Abstract
Introduction
Recent formulation and microencapsulation studies of probucol (PB) using the polymer sodium alginate (SA) and bile acids have shown promising results but PB stability, and pharmacology profiles remain suboptimal. This study aimed to investigate novel polymers for the nano and micro encapsulation of PB, with the anti-inflammatory bile acid ursodeoxycholic acid (UDCA).
Material and methods
Six formulations using three types of polymers were investigated with and without UDCA. The polymers were NM30D, RL30D, and RS30D and they were mixed with SA and PB at set ratios and microencapsulated using oscillating-voltage-mediated nozzle technology coupled with ionic gelation.

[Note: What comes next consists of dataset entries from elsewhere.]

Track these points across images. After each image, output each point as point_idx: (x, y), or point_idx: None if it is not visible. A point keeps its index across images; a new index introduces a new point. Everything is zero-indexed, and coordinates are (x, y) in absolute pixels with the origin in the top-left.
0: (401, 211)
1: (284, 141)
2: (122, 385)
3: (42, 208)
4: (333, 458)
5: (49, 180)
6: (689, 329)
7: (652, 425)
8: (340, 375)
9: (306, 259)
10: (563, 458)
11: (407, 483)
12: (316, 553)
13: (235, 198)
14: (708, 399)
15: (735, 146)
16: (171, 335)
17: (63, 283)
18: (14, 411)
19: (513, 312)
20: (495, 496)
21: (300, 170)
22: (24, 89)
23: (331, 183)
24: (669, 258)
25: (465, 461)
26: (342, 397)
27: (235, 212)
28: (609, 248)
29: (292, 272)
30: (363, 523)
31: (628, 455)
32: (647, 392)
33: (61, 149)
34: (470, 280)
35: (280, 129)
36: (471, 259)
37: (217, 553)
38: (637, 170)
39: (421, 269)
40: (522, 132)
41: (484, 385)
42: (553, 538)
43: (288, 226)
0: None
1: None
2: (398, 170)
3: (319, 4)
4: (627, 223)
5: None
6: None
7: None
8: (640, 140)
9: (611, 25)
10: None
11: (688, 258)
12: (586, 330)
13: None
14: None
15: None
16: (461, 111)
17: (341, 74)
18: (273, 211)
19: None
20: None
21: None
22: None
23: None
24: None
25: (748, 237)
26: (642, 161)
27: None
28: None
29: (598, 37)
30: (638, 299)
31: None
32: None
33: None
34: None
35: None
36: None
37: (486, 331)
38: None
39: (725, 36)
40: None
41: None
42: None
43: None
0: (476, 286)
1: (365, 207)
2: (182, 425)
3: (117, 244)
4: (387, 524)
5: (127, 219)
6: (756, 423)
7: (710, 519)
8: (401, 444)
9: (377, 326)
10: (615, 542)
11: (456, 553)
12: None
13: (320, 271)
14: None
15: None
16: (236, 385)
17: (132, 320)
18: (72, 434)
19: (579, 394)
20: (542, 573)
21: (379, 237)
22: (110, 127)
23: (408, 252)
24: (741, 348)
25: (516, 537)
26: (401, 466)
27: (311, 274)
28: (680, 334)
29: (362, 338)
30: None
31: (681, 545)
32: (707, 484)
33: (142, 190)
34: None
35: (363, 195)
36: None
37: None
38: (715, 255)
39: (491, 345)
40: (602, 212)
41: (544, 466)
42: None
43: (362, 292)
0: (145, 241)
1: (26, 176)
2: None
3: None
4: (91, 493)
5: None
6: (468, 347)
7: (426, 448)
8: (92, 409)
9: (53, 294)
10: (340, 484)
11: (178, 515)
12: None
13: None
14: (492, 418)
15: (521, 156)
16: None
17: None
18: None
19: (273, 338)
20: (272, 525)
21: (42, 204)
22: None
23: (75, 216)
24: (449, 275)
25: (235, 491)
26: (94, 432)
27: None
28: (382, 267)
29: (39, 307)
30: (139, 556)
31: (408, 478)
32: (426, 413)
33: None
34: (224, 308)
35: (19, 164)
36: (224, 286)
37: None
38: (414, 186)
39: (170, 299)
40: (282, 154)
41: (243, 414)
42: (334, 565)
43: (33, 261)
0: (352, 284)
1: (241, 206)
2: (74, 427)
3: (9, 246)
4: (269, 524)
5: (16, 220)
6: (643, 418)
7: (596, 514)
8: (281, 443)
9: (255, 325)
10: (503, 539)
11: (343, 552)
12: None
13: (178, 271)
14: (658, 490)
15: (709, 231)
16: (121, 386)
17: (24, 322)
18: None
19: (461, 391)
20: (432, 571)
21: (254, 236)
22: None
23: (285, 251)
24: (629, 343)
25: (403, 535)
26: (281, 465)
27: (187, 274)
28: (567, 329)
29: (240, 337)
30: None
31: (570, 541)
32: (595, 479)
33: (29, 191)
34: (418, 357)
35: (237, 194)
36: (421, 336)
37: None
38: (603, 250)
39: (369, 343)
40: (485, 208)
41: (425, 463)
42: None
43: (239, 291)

The microcapsules were examined for physical and biological effects using pancreatic β-cells.
Results and discussion
UDCA addition did not adversely affect the morphology and physical features of the microcapsules. Despite thermal stability remaining unchanged, bile acid incorporation did enhance the electrokinetic stability of the formulation system for NM30D and RL30D polymers. Mechanical stability remained similar in all groups. Enhanced uptake of PB from the microcapsule by pancreatic β-cells was only seen with NM30D-UDCA-intercalated microcapsules and this effect was sustained at both glucose levels of 5.5 and 35.5 mM.
Conclusion
UDCA addition enhanced PB delivery and biological effects in a formulation-dependent manner.
Keywords: probucol, microencapsulation, NM30D, ursodeoxycholic acid, diabetes, oxidative stress
Introduction
Diabetes mellitus (DM) is an epidemic and affects 8% of the world population and has two main types, Type-1 (T1D) and Type-2 (T2D) with T2D being the most dominant. DM prevalence has been rising rapidly worldwide.1 In Australia alone, one person is diagnosed with diabetes every 5 mins and this is costing the Australian health budget more than $10 billion a year.2,3 Current treatment for T1D and T2D aim to control symptoms and reduce complications, but more than half of diabetic patients have uncontrolled diabetic symptoms despite strict adherence to diabetes therapy.4 The disease is a major cause of vision loss, heart attacks, kidney failure, stroke, and limb amputation. In 2016, 1.8 million deaths were directly attributed to DM, with the majority occurring before the age of 70 years. The World Health Organisation projects diabetes to be the seventh leading cause of death in 2030, unless new and far more robust and effective therapeutics are introduced to the market.5,6
DM-associated inflammation is seen throughout DM development and progression, and has been strongly associated with T2D complications such as heart disease and dyslipidaemia, although many patients may not exhibit strong clinical inflammation or severe macro/micro vascular complications.7 Obesity is a risk factor in T2D, and has been linked to increased morbidity and poor glycaemic control. In a study by Szpigel, et al; the authors showed that certain types of lipids in T2D can induce oxidative stress and inflammation, in mechanisms which are driven by immune cells.8 In another study by de Souza, et al; the authors showed that even in T2D patients with well-controlled symptoms, dyslipidaemia worsens diabetes-associated-inflammation and prognosis, which suggests direct link, in T2D, between inflammation, complications and glycaemic control.9 A study by CY, et al has shown that lipids and oxidants are not only exacerbating inflammation, but also play an important role in initiating and promoting inflammation at the early stages of T2D.10 Thus, there is a need for new antidiabetic therapies, which are powerful, and can control symptoms, and alleviate diabetes-associated inflammation and complications. New treatments may include drugs with potent antioxidant, anti-inflammatory and lipid-lowering effects.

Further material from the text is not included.